Which of the following is correct?
(1) The dog is half wolf.
(2) The dog is a half wolf.
If (1) is correct, is "wolf" an uncountable noun or an adjective?
The correct formulation is: The dog is half wolf.
In this sentence, half wolf forms a predicate nominative which means that the sentence doesn’t change meaning if the subject and predicate are inverted. “Half of the dog’s nature is wolf” is an exactly equivalent statement.
Diagrammatically, the sentence reads “dog is wolf”. The is an article adhering to dog, and half is either an adjective describing wolf, or arguably (and probably better) an adverb that modifies “is” by itself would imply a full equality, whereas the more likely desired result is to say that half is the exact nature of the relationship.

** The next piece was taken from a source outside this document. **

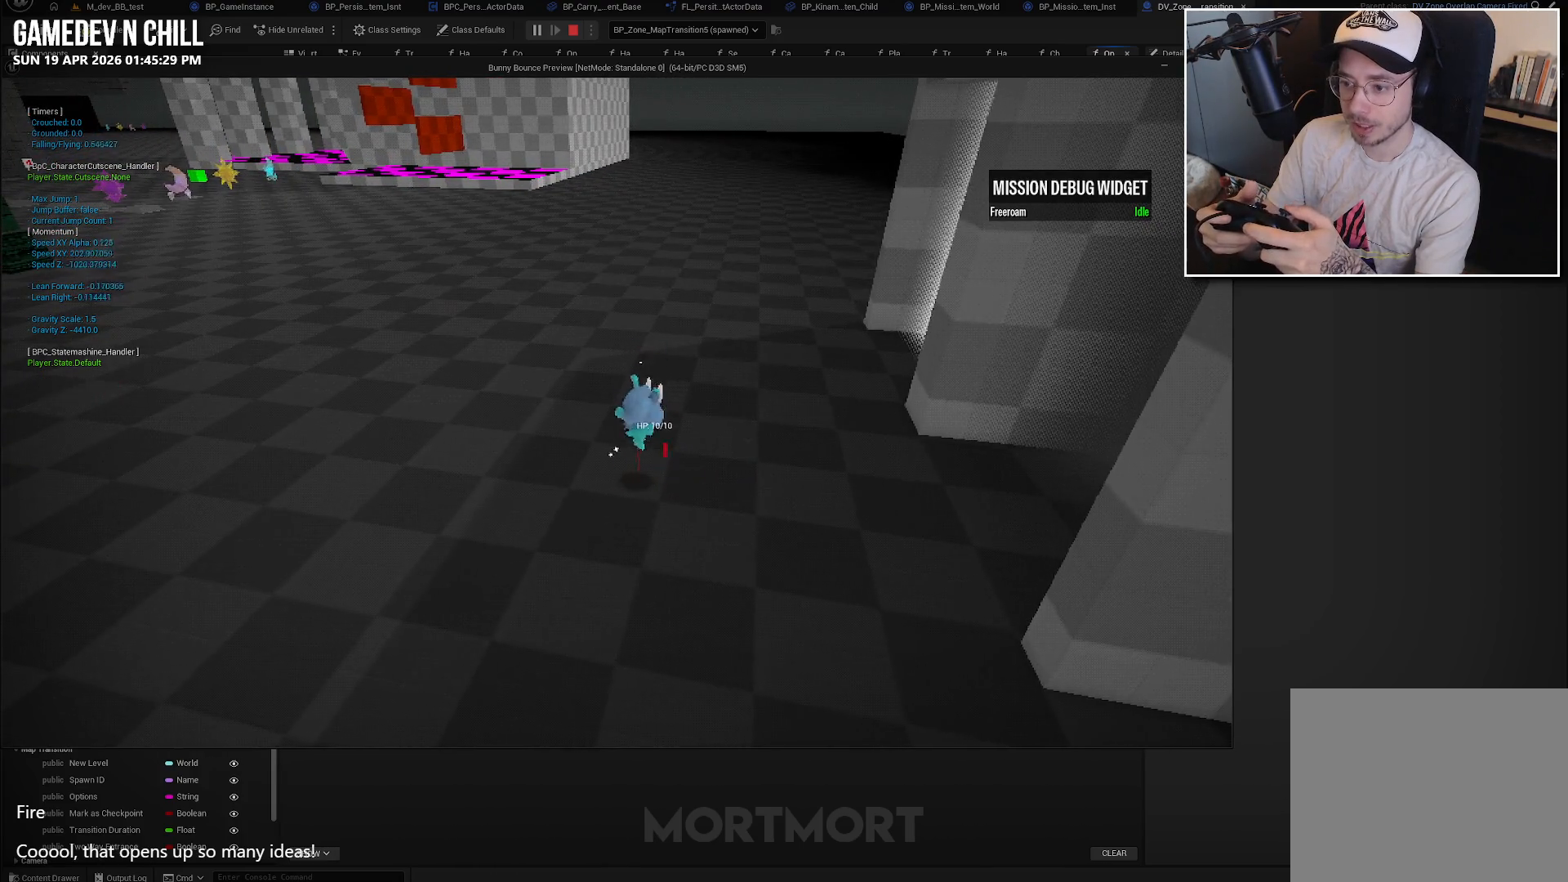
{"buttons": [], "left_stick": "center", "right_stick": "center", "events": [[133, "left_stick", "center"]]}
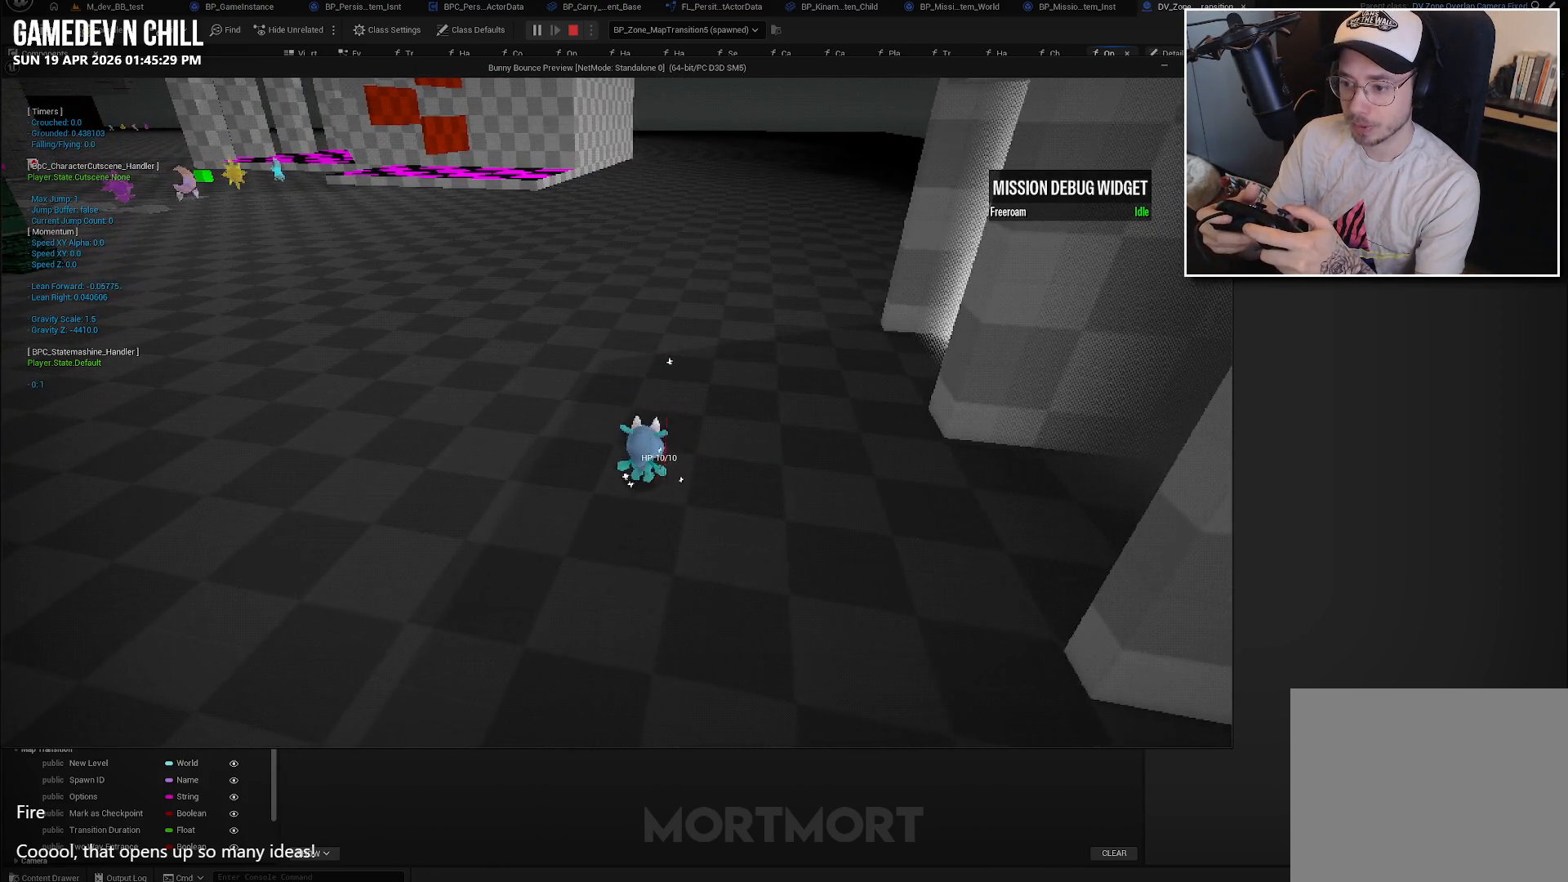
{"buttons": [], "left_stick": "center", "right_stick": "center", "events": [[33, "left_stick", "left"], [150, "left_stick", "center"], [400, "A", "down"], [417, "A", "up"]]}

Note that the subject dog could either be the dog (demonstrably a single dog to which your are referring) or a dog, implying that any and or all dogs are half wolf. In either case, however, an article would force the word half to modify wolf, rather than the verb is, and, in doing so, make for an awkward construction. It is awkward because half a wolf is a very concrete (if somewhat messy/gory depending on how you slice it) thing.
Considering that half wolf is another name for the breed Wolfdog (wolf–dog hybrid), the correct sentence should be "(2) The dog is a half wolf."
Wolf-dog Education says Mid-Contents (35%-74%) (are) g)enerally described as being “half wolf”.